The aggagiers rested while the high sun moved through an arc of three fingers across the sky. Then Osman Atalan rose to his feet, in a single flowing, graceful movement. Without a word the others rose also, went to their mounts and tightened the girths. They rode on down the slope of the valley, through open savannah in which the stately flat-topped acacia trees stood along the banks of the Atbara river. They dismounted beside one of the deep green pools. The elephant had been there before them. They had filled their bellies with water, then bathed riotously, hosing powerful jets from their trunks over themselves and the surrounding sandbanks. They had scooped up cart loads of thick black mud and plastered it on their heads and backs as protection against the sun and the swarms of biting insects. Then the three mighty grey beasts had wandered away along the bank, but the sand and mud they had left on the edges of the pool were so fresh that they were still damp.
The aggagiers whispered excitedly together, pointing out the huge round tracks of the largest bull. Osman Atalan laid his war shield upon one of the pad marks. The circumference exceeded the giraffe-skin targe by the breadth of his finger.
“In God’s Name,” they murmured. “This is a mighty animal, and worthy of our steel.”
“I have never seen a greater bull than this,” said Hassan Ben Nader. “He is the father of every elephant that has ever lived.” They filled the waterskins and let the horses drink again, then mounted up and followed the trail through the open acacia forest. The three bulls were moving head on to the faint breeze so that they would detect any danger ahead. The aggagiers moved up quietly and intently behind them.
The lead bull had dropped a pile of bright yellow dung in a clearing. It was stringy with chewed bark that he had stripped from the acacias, and lumpy with the stones of the Doum palm tree. A swarm of bright butterflies hovered over it. The scent was so strong that one horse snorted nervously. His rider calmed him with a reassuring touch on his neck.
They rode on, with Osman Atalan a length ahead. The trail was plain to see even from the distance of a hundred paces or more, for the bulls had ripped long slabs of bark from the boles of the acacias. The pale wounds were so raw and recent that they glistened with the running sap, which would dry into sticky black lumps of the precious gum arabic.
Emir Osman rose high in the stirrups and shaded his eyes to gaze forward. Almost half a mile ahead, the shaggy head of a tall Doum palm rose above the lesser trees of the savannah. Although the breeze was so faint as to be barely palpable the distant palm top was whipping from side to side as though it were being battered by a hurricane.

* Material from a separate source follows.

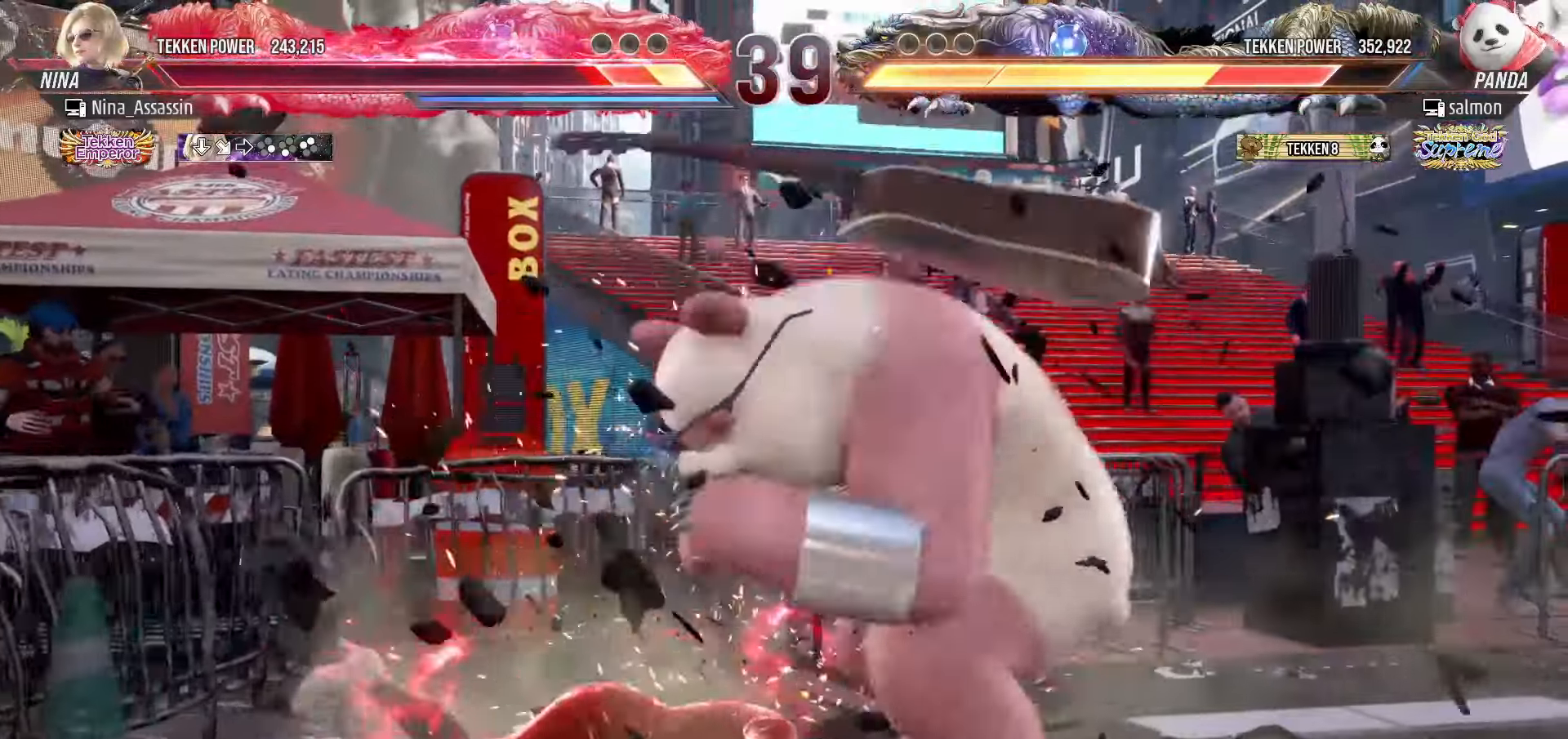
{"dt_ms": 500, "buttons": [], "left_stick": "center", "events": []}
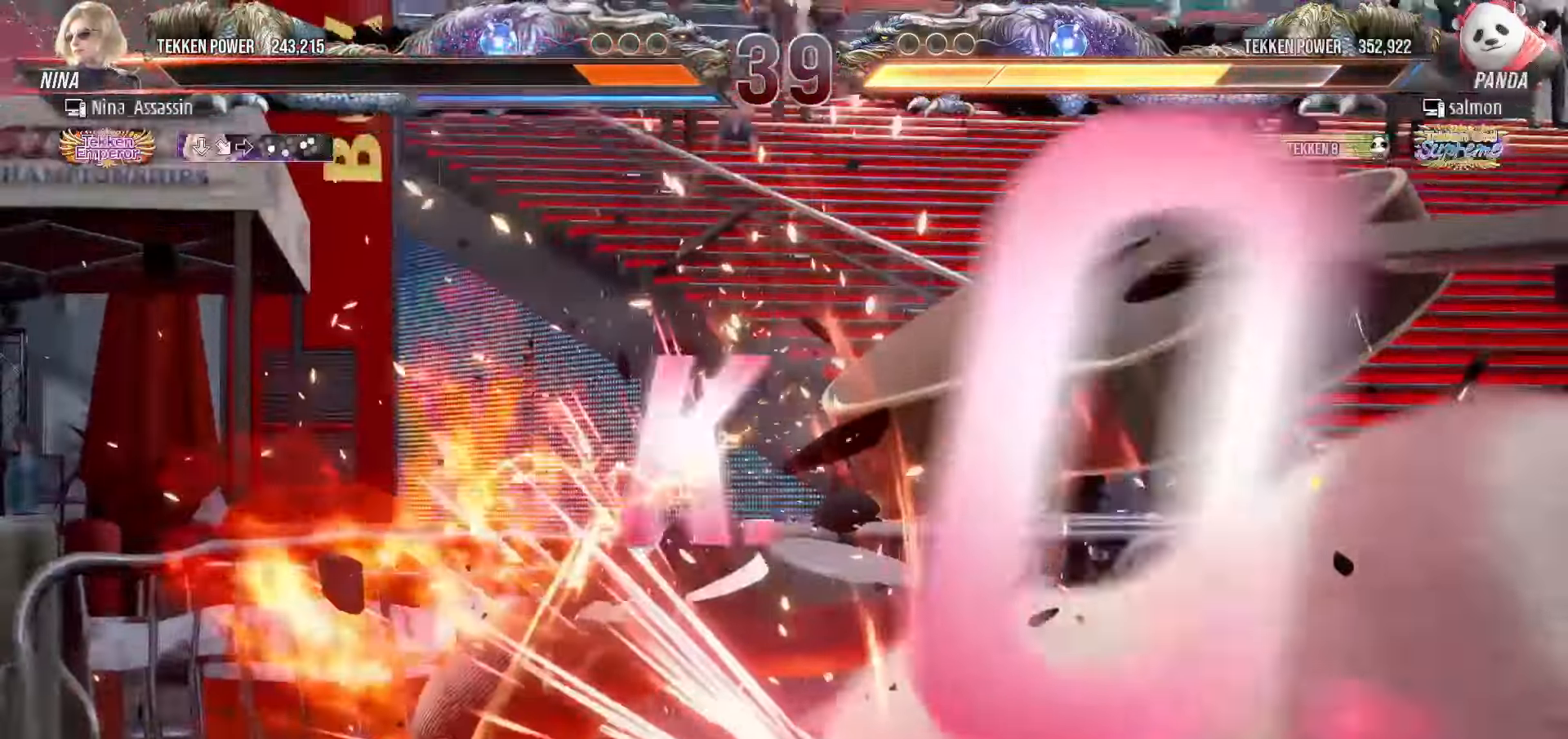
{"dt_ms": 500, "buttons": [], "left_stick": "center"}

He looked back at his companions and nodded. They smiled, because they understood what they were witnessing. One of the bulls had placed his forehead against the bottle-shaped trunk of the palm and was shaking it with all his massive strength as though it were a sapling. This brought the ripe Doum nuts showering down on his head.
They reined in their steeds to a walk. The horses had scented the chase and were sweating and trembling with fear and excitement, for they knew what would happen next. Abruptly Osman laid his hand on his mount’s withers. She was a creamy honey-coloured mare. She lifted her lovely Arabian head and flared the wide nostrils that were the mark of her breed, but stopped obediently. Her name was Hulu Mayya, Sweet Water, the most precious substance in this thirsty land. She was six years old and in her prime, swift as an oryx and as gentle as a kitten, but with the heart of a lioness. In the clamour of battle and the fury of the chase she never faltered.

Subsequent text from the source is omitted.